The Eternal Seasons
Author Unknown


At Christmas time the world pauses to remember the birth of Jesus Christ. And though the voice of the Lord himself in latter-day revelation has declared the date to be April 6, we as Saints continue to commemorate it at its traditional time in December. Why? Some say we keep Christmas in December to eliminate a stumbling block to new converts who have been reared with the tradition; others maintain that it matters not what day we celebrate the Savior's birth. Yet, there is a another element present--an element that renders logical and meaningful its celebration at the onset of winter; indeed, a symbolism that exalts the beauty and very purpose of Christmas.
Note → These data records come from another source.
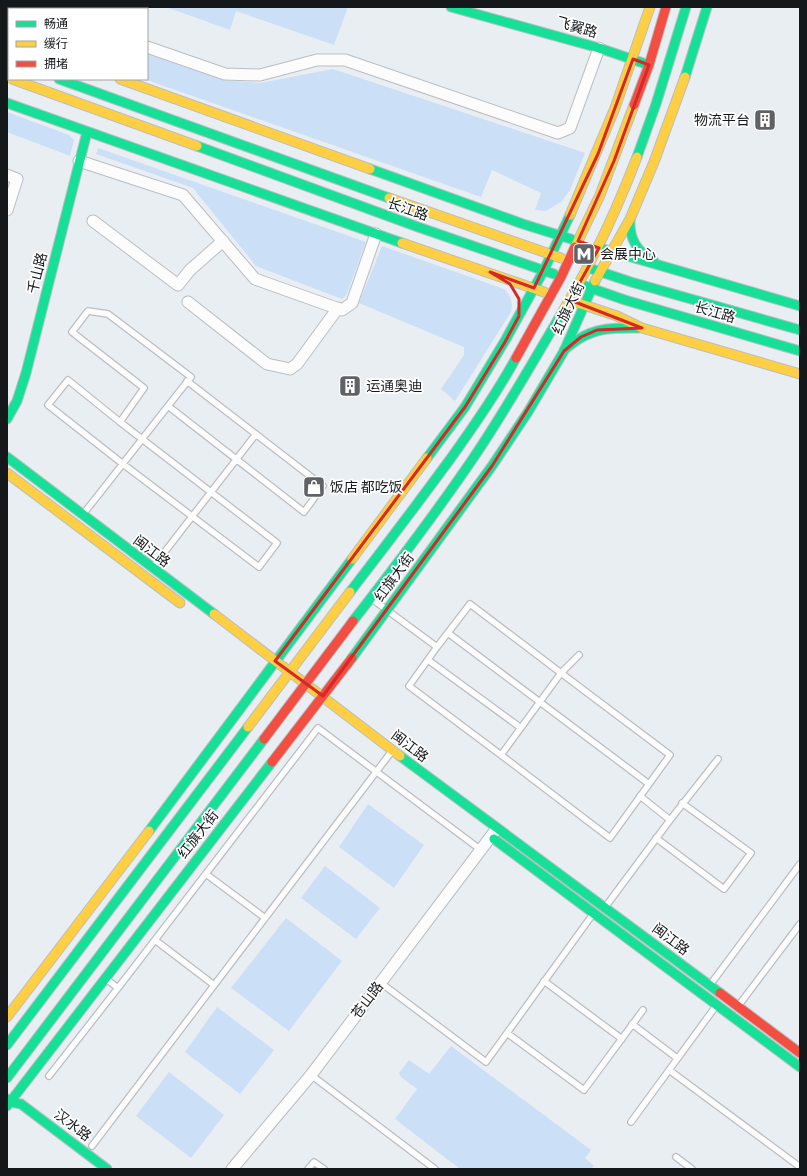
<svg xmlns="http://www.w3.org/2000/svg" width="807" height="1176" font-family="Commissioner,'Noto Sans SC',sans-serif">
<rect width="100%" height="100%" fill="#e9eef3"/>
<path fill="#cbdff7" d="M 166,7 L 348,7 L 334,45 L 236,11 L 230,30 Z
M 147,54 L 224,80 L 260,83 L 333,69 L 585,153 L 570,190 L 561,202 L 546,211 L 535,210 L 541,193 L 492,170 L 481,197 L 144,79 L 147,79 Z
M 7,112 L 69,135 L 74,140 L 70,156 L 7,132 Z
M 98,148 L 366,242 L 346,296 L 342,299 L 256,266 L 193,188 L 96,154 Z
M 382,246 L 504,289 C 511,296 513,302 511,312 L 455,401 L 441,389 L 464,355 L 464,347 L 359,303 Z
M 368,804 L 424,845 L 394,888 L 339,847 Z
M 325,866 L 380,908 L 356,939 L 301,898 Z
M 286,918 L 342,961 L 289,1031 L 231,988 Z
M 217,1007 L 274,1050 L 240,1094 L 185,1052 Z
M 451,1046 L 591,1150 L 585,1158 L 594,1166 L 591,1169 L 460,1169 L 395,1119 L 417,1089 L 401,1077 L 399,1073 L 409,1060 L 429,1074 Z
M 169,1072 L 224,1115 L 191,1158 L 136,1116 Z"/>
<g fill="none" stroke-linecap="round" stroke-linejoin="round">
<g stroke="#babec2" stroke-width="8">
<path id="lane" d="M 168,406 L 304,512 L 323,486 L 187,381
M 84,513 C 120,468 155,422 191,377 L 108,314 L 88,311 L 72,332 L 144,388 L 120,422 L 68,380 L 48,405 L 123,464 L 259,567 L 277,543 L 142,439 L 120,422
M 153,567 L 256,434
M 372,599 L 437,647 L 470,604 L 561,673 L 579,655
M 448,633 L 649,784
M 437,647 L 409,686 L 501,755 L 561,673 L 670,755 L 610,838 L 501,755
M 428,660 L 521,728
M 640,796 L 670,820 L 718,759
M 656,838 L 724,889 L 751,853 L 682,803
M 206,874 L 265,918
M 606,906 L 670,820
M 155,940 L 214,985
M 544,981 L 622,1039
M 381,983 L 486,1062 L 593,914
M 710,985 L 800,864
M 118,988 L 318,728 L 481,850
M 739,1005 L 800,924
M 632,1024 L 677,1058
M 507,1033 L 584,1090 L 643,1010
M 669,1070 L 800,1167
M 311,1075 L 435,1169
M 49,1076 L 118,988 L 106,979
M 631,1122 L 716,1006
M 92,1146 L 392,751
M 676,1157 L 692,1169
M 308,1169 L 314,1162 L 324,1169"/>
</g>
<g stroke="#babec2" stroke-width="13">
<path id="street" d="M 147,47 L 225,74 L 260,75 L 317,60 L 345,60 L 558,133 L 570,128 L 599,48
M 79,161 L 183,195 L 255,279 L 342,310 L 352,303 L 376,234
M 7,175 L 17,179 L 7,210
M 93,221 L 178,285 L 190,270 L 223,241
M 188,302 L 267,364 L 290,369 L 297,364 L 338,308
M 232,1169 L 311,1075 L 495,831"/>
</g>
<g stroke="#babec2" stroke-width="11">
<path id="fast" d="M 451,7 L 599,48 L 646,64
M 7,38 L 9,39
M 7,60 L 9,61
M 685,77 L 707,7
M 59,79 L 389,198
M 7,103 L 402,243
M 197,146 L 418,227 L 554,274
M 637,157 L 656,104 L 686,7
M 370,169 L 523,224 L 571,239
M 630,219 C 629,239 637,252 654,261
M 600,248 L 800,306
M 589,268 L 631,282 L 800,330
M 582,285 L 625,300 L 800,351
M 564,350 C 569,346 574,342 579,339 C 598,327 617,328 638,328
M 7,419 L 17,401 L 26,373 L 87,132
M 7,457 L 214,614
M 427,458 L 465,407 L 506,339 L 544,270 L 570,215
M 350,592 C 384,548 418,503 451,458 C 474,426 497,393 516,358
M 353,621 C 395,567 436,513 474,457 C 506,410 534,360 563,311
M 352,658 L 492,466 L 528,412 L 564,351 L 595,281
M 400,756 L 720,993
M 149,831 L 352,559
M 494,839 L 800,1067
M 7,1045 L 248,727
M 7,1078 L 264,739
M 7,1099 L 11,1102 L 21,1104 L 107,1169
M 7,1106 L 272,762"/>
</g>
<g stroke="#babec2" stroke-width="11">
<path id="slow" d="M 124,7 L 124,9
M 12,79 L 197,146
M 120,79 L 370,169
M 389,198 L 561,258
M 570,215 L 615,108 L 650,7
M 402,243 L 544,292
M 575,247 L 600,195 L 634,105
M 595,281 L 630,219 L 654,162 L 685,77
M 575,302 L 617,316 L 642,328 L 800,374
M 563,311 C 593,261 616,212 637,157
M 7,473 L 180,603
M 352,559 L 427,458
M 214,614 L 400,756
M 248,727 L 350,592
M 7,1017 L 149,831"/>
</g>
<g stroke="#babec2" stroke-width="11">
<path id="jam" d="M 634,105 L 649,65 L 666,7
M 516,358 L 561,277 L 575,247
M 264,739 L 353,621
M 272,762 L 352,658
M 720,993 L 800,1053"/>
</g>
<use href="#lane" stroke="#fcfcfd" stroke-width="5.5"/>
<use href="#street" stroke="#fcfcfd" stroke-width="11"/>
<use href="#fast" stroke="#16e098" stroke-width="9"/>
<use href="#slow" stroke="#ffcf43" stroke-width="9"/>
<use href="#jam" stroke="#f24e42" stroke-width="9"/>
</g>
<path fill="none" stroke="#d62828" stroke-width="3" stroke-linejoin="round" d="M 633,59 L 649,65 L 614,161 L 578,241 L 599,248 L 570,300 L 642,328 L 597,330 L 581,337 L 564,351 L 492,466 L 323,696 L 275,661 L 465,407 L 505,342 L 519,316 L 519,299 L 510,284 L 490,272 L 534,288 L 598,154 Z"/>
<defs>
<g id="building-square" transform="scale(1.15)"><rect x="-9" y="-9" width="18" height="18" rx="4" fill="#5f6367" stroke="#fff"/><path d="M-4-6H4V6H1V3H-1V6H-4ZM-2.5-4.3h1.7v1.8h-1.7ZM.8-4.3h1.7v1.8H.8ZM-2.5-1h1.7V.8h-1.7ZM.8-1h1.7V.8H.8Z" fill="#fff"/></g>
<g id="metro-square" transform="scale(1.15)"><rect x="-9" y="-9" width="18" height="18" rx="4" fill="#5f6367" stroke="#fff"/><path d="M-5.5 5V-5H-3L0 0L3-5H5.5V5H3V-.5L0 4L-3-.5V5Z" fill="#fff"/></g>
<g id="shop-square" transform="scale(1.15)"><rect x="-9" y="-9" width="18" height="18" rx="4" fill="#5f6367" stroke="#fff"/><path d="M-5-2.5h2.3a2.7 3.5 0 0 1 5.4 0H5L5.5 6h-11ZM-1.5-2.5h3a1.5 2.3 0 0 0-3 0Z" fill="#fff"/></g>
</defs>
<g fill-rule="evenodd">
<use href="#building-square" x="765" y="120"/>
<use href="#metro-square" x="584" y="254"/>
<use href="#building-square" x="350" y="386"/>
<use href="#shop-square" x="314" y="487"/>
</g>
<g text-anchor="middle" stroke-width="3.5" stroke-linejoin="round" paint-order="stroke">
<g font-size="14" fill="#15181b" stroke="#fff">
<text transform="translate(577 27) rotate(16)" y="5">飞翼路</text>
<text transform="translate(408 209) rotate(19)" y="5">长江路</text>
<text transform="translate(37 273) rotate(-76)" y="5">千山路</text>
<text transform="translate(568 308) rotate(-65)" y="5">红旗大街</text>
<text transform="translate(715 312) rotate(16)" y="5">长江路</text>
<text transform="translate(152 551) rotate(37)" y="5">闽江路</text>
<text transform="translate(394 577) rotate(-54)" y="5">红旗大街</text>
<text transform="translate(410 746) rotate(37)" y="5">闽江路</text>
<text transform="translate(198 834) rotate(-52)" y="5">红旗大街</text>
<text transform="translate(671 939) rotate(37)" y="5">闽江路</text>
<text transform="translate(367 1000) rotate(-53)" y="5">苍山路</text>
<text transform="translate(73 1125) rotate(37)" y="5">汉水路</text>
</g>
<g font-size="14" fill="#15181b" stroke="#fff" text-anchor="start">
<text x="750" y="125" text-anchor="end">物流平台</text>
<text x="600" y="259">会展中心</text>
<text x="366" y="391">运通奥迪</text>
<text x="330" y="492">饭店 都吃饭</text>
</g>
</g>
<rect width="807" height="1176" fill="none" stroke="#15181b" stroke-width="16"/>
<rect x="8" y="8" width="140" height="72" fill="#ffffff" stroke="#a1a3a4"/>
<rect x="16" y="21" width="20" height="6" fill="#16e098" stroke="#a1a3a4"/>
<text x="44" y="28" font-size="12" fill="#15181b">畅通</text>
<rect x="16" y="41" width="20" height="6" fill="#ffcf43" stroke="#a1a3a4"/>
<text x="44" y="48" font-size="12" fill="#15181b">缓行</text>
<rect x="16" y="61" width="20" height="6" fill="#f24e42" stroke="#a1a3a4"/>
<text x="44" y="68" font-size="12" fill="#15181b">拥堵</text>
</svg>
Christmas falls only a few days after the beginning of winter; Easter comes soon after the commencement of spring. Between these two events lies winter, a time of probation. Thus was the advent of Christ. He entered mortality on earth, a symbolic winter in comparison to the glory of the eternal burnings from whence he came. He walked the ice and snow of the flesh and surmounted the chilling blasts of the tempter. Yet never did he lose his footing; never did he cry out against the bite of the flesh. He overcame all things at Gethsemene and Calvary--the equinox of life. Then, in the dawn of spring, he rose triumphantly from the tomb into the resurrection, as likewise the world in reverential response puts on its coat of life anew in preparation for summer.

So it is with us, the spiritual brothers and sisters of Jesus, the sons and daughters of God. We also were in the beginning with God. We dwelt with him as sons and daughters of glory in the summer of our

eternities. We progressed and developed. Then came the autumn of our premortal destinies--the fall, when the winds began to blow, the trails grew steeper, and a third of the leaves of Heaven--who could not endure-- fell from the branches of life to form rotting subterfuge below. We entered the winter; we inherited the blizzards and the sub-zero trials of today.

But, like our older brother, we, too, may overcome all things and see the spring. Then we will find that the rotting leaves at our feet have only decayed until they, through their presence, have enriched our entire existence--that we might be strong, able to stand firmly throughout the night, prepared to reap the blessings of a warmer season. We may rise and stand in the morning of a spring--resurrection, Millennium, family reunion--as we flower and bud, preparing for the summer ahead. At spring's end the storms rage--Satanic fury unleashed--but if our roots are deeply planted, these also will be for our good.

When at last we find ourselves in the fulness of summer, a voice will whisper, "You're not a stranger here. You were here another summer. But now there is a difference. Then you were only a child of the sun; now you are a priest or priestess, a king or queen to the most high God, to rule and reign forever and ever. Now you are ready to give rise to eternal lives, children who will walk the paths of autumn and winter and spring--paths familiar to you, for you walked them before. You see, this is one eternal round."

Thus, we celebrate the birth of our Redeemer. It is a time of birth, of beginning. He began a path through the snows of life, a path without which our very spirits would be frozen in the ice of eternity. His is a warming fire--a refiner's fire--in days of cold. The days are coldest and darkest at the start of the winter months. The world had not seen darker days than those before our Savior entered the winter of his existence. Yet he was the light, a light that shone in darkness. As surely as the days begin to be longer and brighter at Christmas time each year, so did the light of his influence begin to increase in the world. It is still growing, and will go on until it attains unto the perfect light--even the light of summer.